Film ini sangkin hebatnya, sampai membuat dua pasangan tadi itu hanya melongo menatap layar. Seakan ikut terhanyut dalam sebuah kisah fiksi sampai-sampai melupakan ‘sesuatu’ yang harus dilakukan seperti biasanya. Saya sendiri benar-benar tenggelam sampai harus mencuci muka setelahnya agar kepala dan pikiran saya sadar dan segar kembali.
Satu malam setelahnya, sesuatu yang mindblowing kembali saya saksikan. Bukan dari sebuah film, melainkan dari sebuah pertandingan sepak bola. Dalam laga penutup Liga Inggris minggu ini, Manchester United secara antiklimaks dikalahkan oleh Newcastle United.
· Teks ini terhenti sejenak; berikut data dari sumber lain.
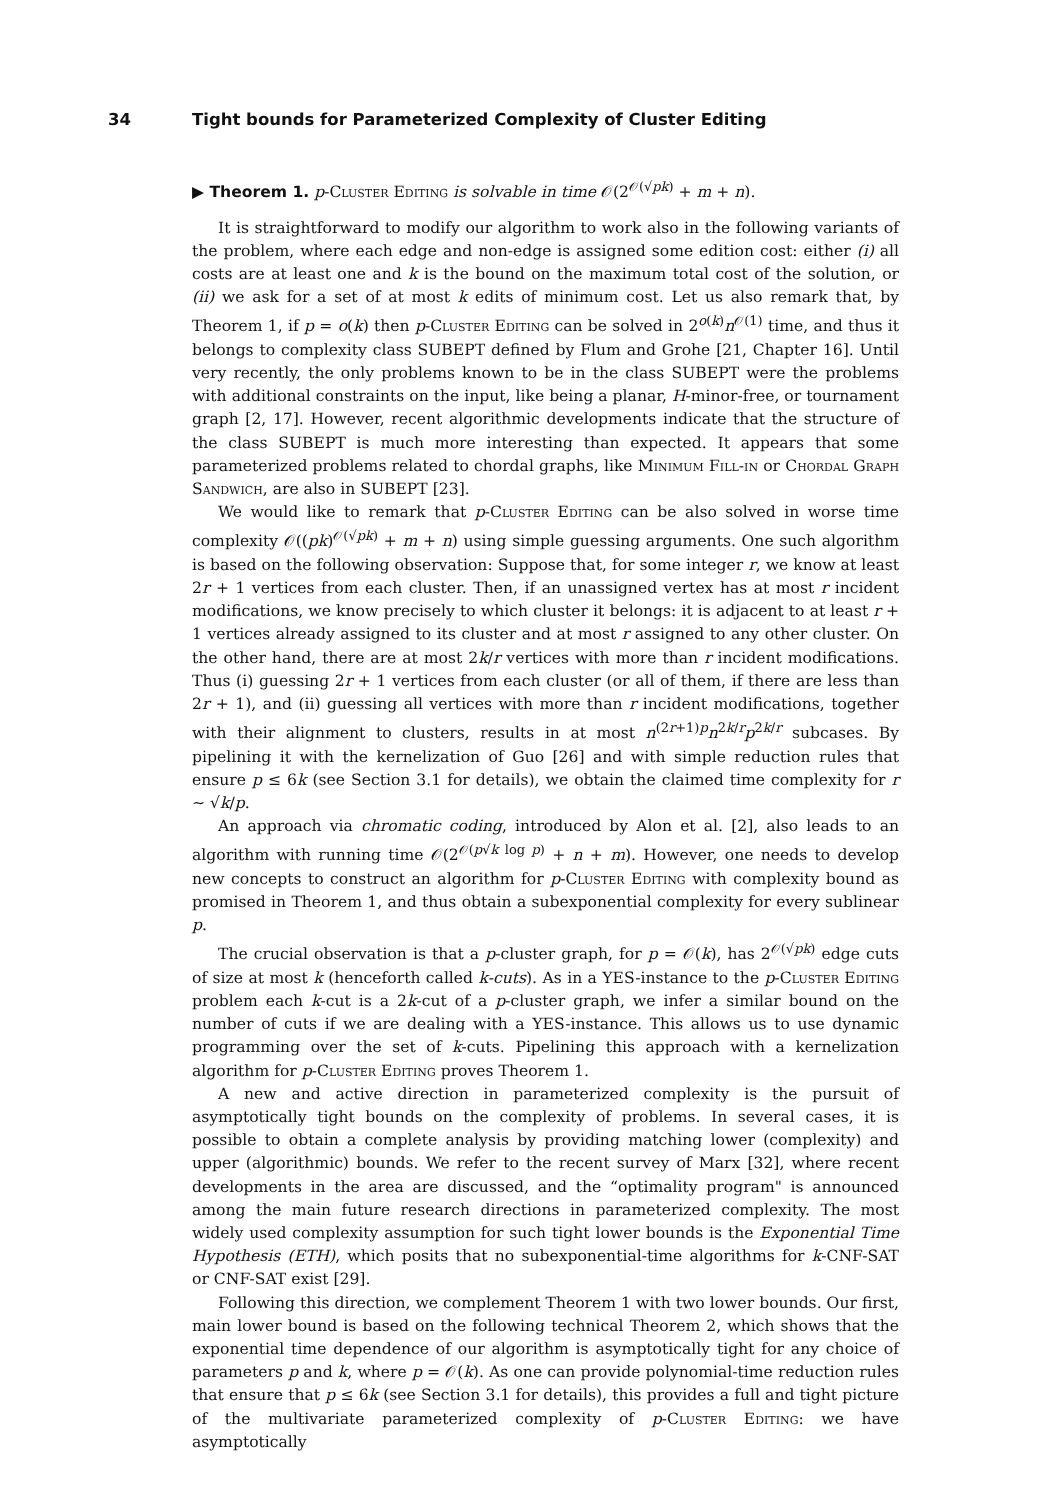34 Tight bounds for Parameterized Complexity of Cluster Editing
▶ Theorem 1. p-Cluster Editing is solvable in time 𝒪(2<sup>𝒪(√pk)</sup> + m + n).
It is straightforward to modify our algorithm to work also in the following variants of the problem, where each edge and non-edge is assigned some edition cost: either (i) all costs are at least one and k is the bound on the maximum total cost of the solution, or (ii) we ask for a set of at most k edits of minimum cost. Let us also remark that, by Theorem 1, if p = o(k) then p-Cluster Editing can be solved in 2<sup>o(k)</sup>n<sup>𝒪(1)</sup> time, and thus it belongs to complexity class SUBEPT defined by Flum and Grohe [21, Chapter 16]. Until very recently, the only problems known to be in the class SUBEPT were the problems with additional constraints on the input, like being a planar, H-minor-free, or tournament graph [2, 17]. However, recent algorithmic developments indicate that the structure of the class SUBEPT is much more interesting than expected. It appears that some parameterized problems related to chordal graphs, like Minimum Fill-in or Chordal Graph Sandwich, are also in SUBEPT [23].
We would like to remark that p-Cluster Editing can be also solved in worse time complexity 𝒪((pk)<sup>𝒪(√pk)</sup> + m + n) using simple guessing arguments. One such algorithm is based on the following observation: Suppose that, for some integer r, we know at least 2r + 1 vertices from each cluster. Then, if an unassigned vertex has at most r incident modifications, we know precisely to which cluster it belongs: it is adjacent to at least r + 1 vertices already assigned to its cluster and at most r assigned to any other cluster. On the other hand, there are at most 2k/r vertices with more than r incident modifications. Thus (i) guessing 2r + 1 vertices from each cluster (or all of them, if there are less than 2r + 1), and (ii) guessing all vertices with more than r incident modifications, together with their alignment to clusters, results in at most n<sup>(2r+1)p</sup>n<sup>2k/r</sup>p<sup>2k/r</sup> subcases. By pipelining it with the kernelization of Guo [26] and with simple reduction rules that ensure p ≤ 6k (see Section 3.1 for details), we obtain the claimed time complexity for r ∼ √k/p.
An approach via chromatic coding, introduced by Alon et al. [2], also leads to an algorithm with running time 𝒪(2<sup>𝒪(p√k log p)</sup> + n + m). However, one needs to develop new concepts to construct an algorithm for p-Cluster Editing with complexity bound as promised in Theorem 1, and thus obtain a subexponential complexity for every sublinear p.
The crucial observation is that a p-cluster graph, for p = 𝒪(k), has 2<sup>𝒪(√pk)</sup> edge cuts of size at most k (henceforth called k-cuts). As in a YES-instance to the p-Cluster Editing problem each k-cut is a 2k-cut of a p-cluster graph, we infer a similar bound on the number of cuts if we are dealing with a YES-instance. This allows us to use dynamic programming over the set of k-cuts. Pipelining this approach with a kernelization algorithm for p-Cluster Editing proves Theorem 1.
A new and active direction in parameterized complexity is the pursuit of asymptotically tight bounds on the complexity of problems. In several cases, it is possible to obtain a complete analysis by providing matching lower (complexity) and upper (algorithmic) bounds. We refer to the recent survey of Marx [32], where recent developments in the area are discussed, and the “optimality program" is announced among the main future research directions in parameterized complexity. The most widely used complexity assumption for such tight lower bounds is the Exponential Time Hypothesis (ETH), which posits that no subexponential-time algorithms for k-CNF-SAT or CNF-SAT exist [29].
Following this direction, we complement Theorem 1 with two lower bounds. Our first, main lower bound is based on the following technical Theorem 2, which shows that the exponential time dependence of our algorithm is asymptotically tight for any choice of parameters p and k, where p = 𝒪(k). As one can provide polynomial-time reduction rules that ensure that p ≤ 6k (see Section 3.1 for details), this provides a full and tight picture of the multivariate parameterized complexity of p-Cluster Editing: we have asymptotically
Tetangga berisik Manchester United, Manchester City kalah ketika menjamu Wolverhampton Wanderers setengah jam sebelum mereka bertanding pada Minggu malam (6/10). Mengingat sang tetangga yang biasanya tampil ugal-ugalan namun malah kalah, United harusnya bisa mendapatkan semacam suntikan semangat untuk menang. Paling tidak ada modal untuk ngecengin mereka barang sejenak untuk melupakan kekacauan yang terjadi di klub sendiri.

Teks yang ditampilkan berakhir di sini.